Le président de la République a également appelé à un renforcement des mécanismes de contrôle au sein des structures hospitalières, dénonçant les détournements de médicaments destinés au secteur public. De telles pratiques, a-t-il souligné, fragilisent l’offre de soins, augmentent les dépenses des patients et réduisent l’efficacité des politiques publiques engagées dans le secteur de la santé.

L’amélioration de la qualité des services figure également parmi les priorités affichées. Les responsables hospitaliers ont ainsi été invités à renforcer les conditions d’accueil des usagers, tandis que le rétablissement du service de restauration au Centre hospitalier universitaire de Libreville (CHUL) et au CHU d’Owendo a été annoncé afin d’améliorer les conditions d’hospitalisation. Le chef de l’État a, par ailleurs, demandé que les médecins bénéficient effectivement de leur affiliation à la CNAMGS afin de renforcer leur couverture sociale.

Le capital humain placé au cœur de la réforme sanitaire

Au cours des échanges avec les professionnels de santé, plusieurs préoccupations relatives aux conditions de travail ont été soulevées.
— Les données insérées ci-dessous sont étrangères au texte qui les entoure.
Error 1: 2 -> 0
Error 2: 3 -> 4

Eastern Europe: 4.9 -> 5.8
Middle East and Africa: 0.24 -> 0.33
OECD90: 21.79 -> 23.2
Les représentants du personnel ont notamment évoqué les questions de rémunération, de gestion des ressources humaines, de reconnaissance professionnelle ainsi que les contraintes auxquelles sont confrontés les agents dans l’exercice quotidien de leurs missions.

Les autorités ont indiqué que ces préoccupations seront intégrées dans la poursuite des réformes du secteur, considérant que la performance du système hospitalier repose autant sur la compétence des équipes que sur les investissements matériels.
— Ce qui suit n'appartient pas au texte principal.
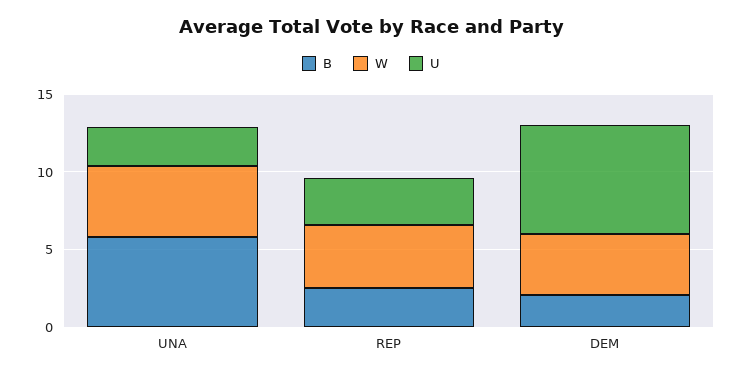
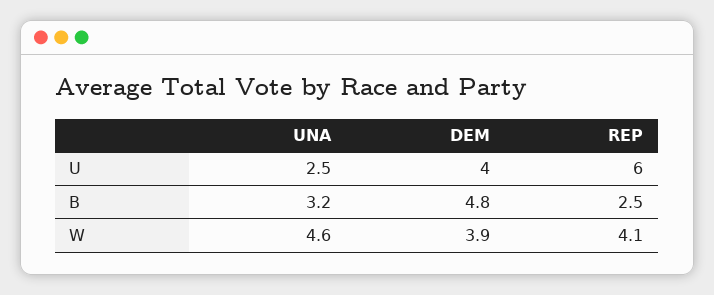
B, UNA: 6 -> 3.2
U, REP: 3 -> 6
B, DEM: 2 -> 4.8
U, DEM: 7 -> 4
À l’Institut des Maladies Infectieuses Professeur Daniel Gahouma, le déploiement des nouveaux équipements sera accompagné d’un programme de formation destiné aux personnels techniques et médicaux. Cette montée en compétences vise à garantir une exploitation optimale des installations, à assurer leur maintenance et à renforcer progressivement l’autonomie du pays dans la gestion de technologies médicales de pointe.
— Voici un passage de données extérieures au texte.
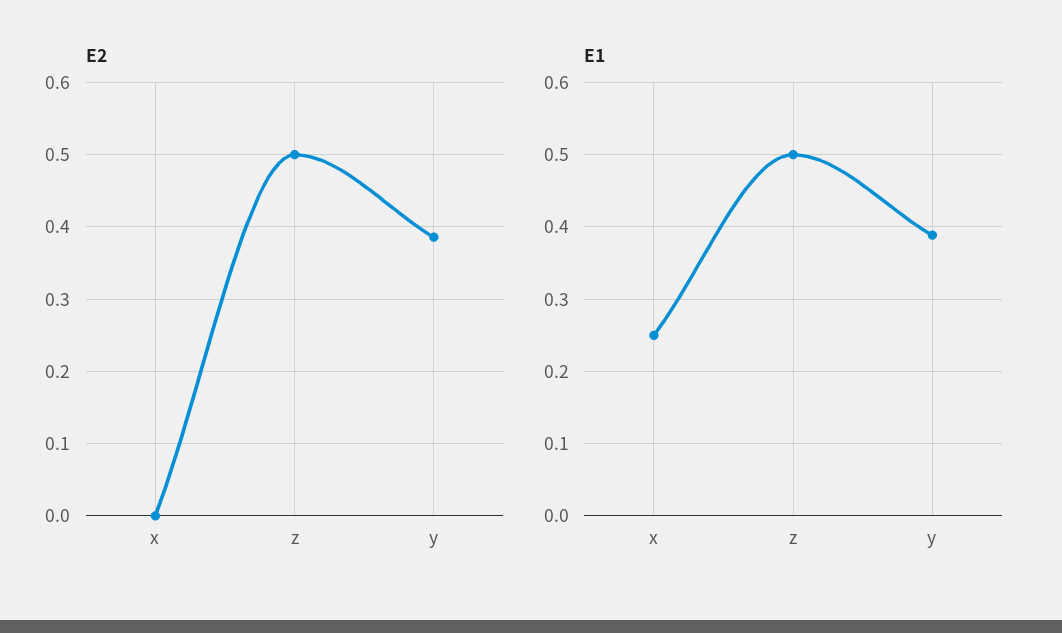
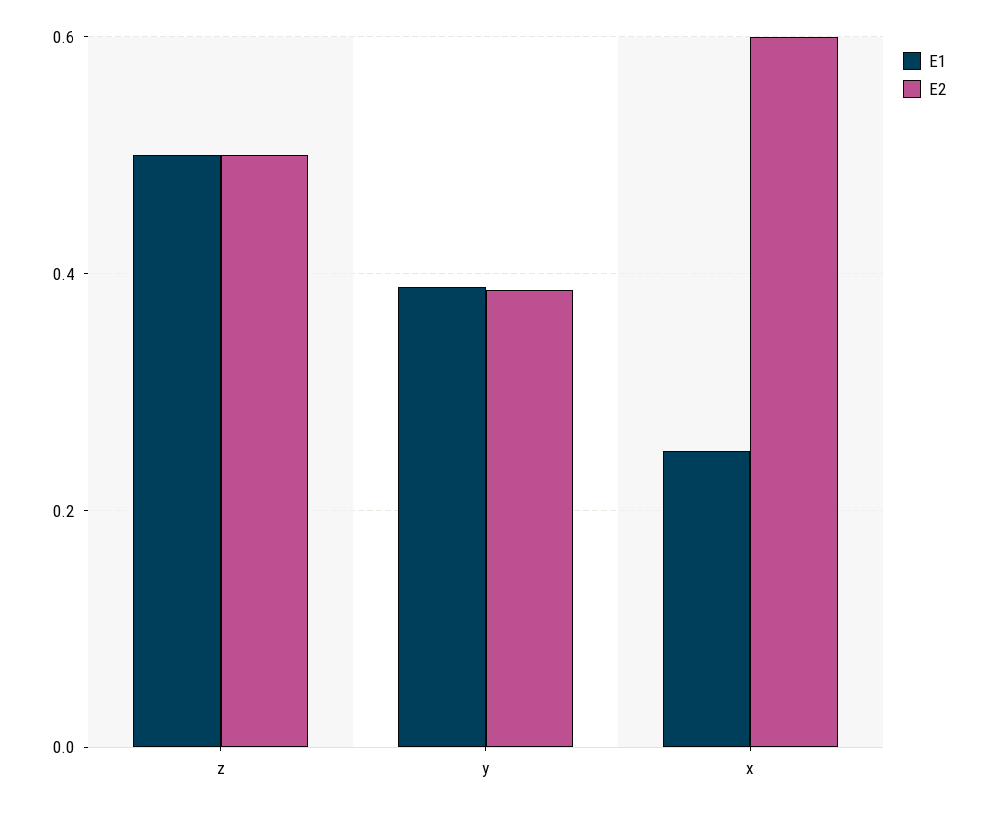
E2, x: 0 -> 0.6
En mobilisant 18 milliards de FCFA pour moderniser le plateau technique de deux établissements stratégiques, les pouvoirs publics cherchent à améliorer durablement l’offre de soins tout en renforçant l’efficience de la dépense publique. Cette orientation traduit la volonté de faire du secteur de la santé un investissement structurant, capable d’accroître la qualité des services hospitaliers et de soutenir le développement du capital humain, un facteur déterminant pour la croissance économique du pays.